▸ Text block:

____

Parquet: Add readers and writers for the internal object model #11904

ajantha-bhat · 2025-01-03T16:27:41Z

Splitted into 3 commits,

a) Refactor BaseParquetWriter to only keep common functionality required for internal and generic writer.
b) Refactor BaseParquetReaders to only keep common functionality required for internal and generic reader.
c) Add internal writer and reader that consumes and produces the Iceberg in-memory data model.

parquet/src/main/java/org/apache/iceberg/data/parquet/InternalReader.java

parquet/src/test/java/org/apache/iceberg/parquet/TestInternalWriter.java

rdblue · 2025-01-07T20:26:22Z

.palantir/revapi.yml

+    - code: "java.method.abstractMethodAdded"

____

▸ Data listing:
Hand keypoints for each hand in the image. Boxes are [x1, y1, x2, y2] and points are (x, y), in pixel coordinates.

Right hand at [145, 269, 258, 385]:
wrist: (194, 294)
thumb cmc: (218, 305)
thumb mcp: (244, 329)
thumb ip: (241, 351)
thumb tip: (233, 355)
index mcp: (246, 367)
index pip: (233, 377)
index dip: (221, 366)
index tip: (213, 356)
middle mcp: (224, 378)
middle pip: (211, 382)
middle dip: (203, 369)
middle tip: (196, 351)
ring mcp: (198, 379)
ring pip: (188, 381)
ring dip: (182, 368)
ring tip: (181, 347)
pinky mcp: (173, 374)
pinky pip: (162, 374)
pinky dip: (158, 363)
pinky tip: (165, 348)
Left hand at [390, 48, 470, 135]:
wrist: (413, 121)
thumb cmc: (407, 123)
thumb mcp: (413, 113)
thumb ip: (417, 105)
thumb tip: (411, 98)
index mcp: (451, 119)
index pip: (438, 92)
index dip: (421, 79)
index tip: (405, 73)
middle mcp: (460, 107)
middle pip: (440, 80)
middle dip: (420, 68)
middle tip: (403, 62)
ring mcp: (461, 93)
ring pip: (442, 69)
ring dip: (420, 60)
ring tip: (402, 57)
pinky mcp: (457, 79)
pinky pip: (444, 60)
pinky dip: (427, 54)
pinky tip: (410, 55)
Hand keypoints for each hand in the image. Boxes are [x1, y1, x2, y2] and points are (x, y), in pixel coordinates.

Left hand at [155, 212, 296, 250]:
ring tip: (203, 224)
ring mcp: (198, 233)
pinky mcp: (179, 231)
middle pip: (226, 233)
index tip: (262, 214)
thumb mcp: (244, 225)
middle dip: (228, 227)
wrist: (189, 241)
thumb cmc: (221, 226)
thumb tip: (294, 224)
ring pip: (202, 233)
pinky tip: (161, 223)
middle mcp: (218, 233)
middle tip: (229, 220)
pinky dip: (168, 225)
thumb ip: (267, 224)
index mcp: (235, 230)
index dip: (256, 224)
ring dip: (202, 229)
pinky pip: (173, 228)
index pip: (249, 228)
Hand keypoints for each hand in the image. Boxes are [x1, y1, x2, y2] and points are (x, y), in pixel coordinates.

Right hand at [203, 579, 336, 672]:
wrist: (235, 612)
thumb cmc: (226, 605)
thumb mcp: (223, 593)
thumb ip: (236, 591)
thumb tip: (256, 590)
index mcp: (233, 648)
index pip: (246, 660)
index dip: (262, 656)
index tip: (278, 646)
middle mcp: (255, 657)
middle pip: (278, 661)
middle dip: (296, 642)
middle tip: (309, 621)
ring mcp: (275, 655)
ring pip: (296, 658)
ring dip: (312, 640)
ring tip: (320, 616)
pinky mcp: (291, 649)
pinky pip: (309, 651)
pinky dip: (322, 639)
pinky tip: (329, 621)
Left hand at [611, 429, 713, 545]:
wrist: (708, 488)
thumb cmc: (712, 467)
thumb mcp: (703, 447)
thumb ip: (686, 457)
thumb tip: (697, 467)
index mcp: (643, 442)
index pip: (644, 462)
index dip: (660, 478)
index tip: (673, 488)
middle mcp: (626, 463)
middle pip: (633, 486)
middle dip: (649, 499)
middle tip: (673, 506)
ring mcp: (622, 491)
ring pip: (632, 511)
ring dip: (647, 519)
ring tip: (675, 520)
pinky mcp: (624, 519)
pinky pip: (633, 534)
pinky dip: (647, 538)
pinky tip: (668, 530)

____

▸ What to do:
Pick up the Parquet pull request thread above from its final line and continue it.

▸ Exercise output:
+      new: "method org.apache.iceberg.parquet.ParquetValueReaders.PrimitiveReader<?>\
+        \ org.apache.iceberg.data.parquet.BaseParquetReaders<T>::fixedReader(org.apache.parquet.column.ColumnDescriptor)"
+      justification: "{Refactor Parquet reader and writer}"


Why are there curly braces in the justification text?

rdblue · 2025-01-07T20:42:30Z

parquet/src/main/java/org/apache/iceberg/parquet/ParquetValueReaders.java

+
+    @Override
+    public UUID read(UUID reuse) {
+      return UUIDUtil.convert(column.nextBinary().toByteBuffer());


This looks fine to me.

rdblue · 2025-01-07T21:32:20Z

parquet/src/main/java/org/apache/iceberg/data/parquet/InternalWriter.java

+  }
+
+  private static class LogicalTypeWriterVisitor
+      implements LogicalTypeAnnotation.LogicalTypeAnnotationVisitor<


I think it would be better to import LogicalTypeAnnotation.LogicalTypeAnnotationVisitor and ParquetValueWriters.PrimitiveWriter to fix the formatting here. I know it matches what was copied, but that had been auto-formatted when the project moved to Google style.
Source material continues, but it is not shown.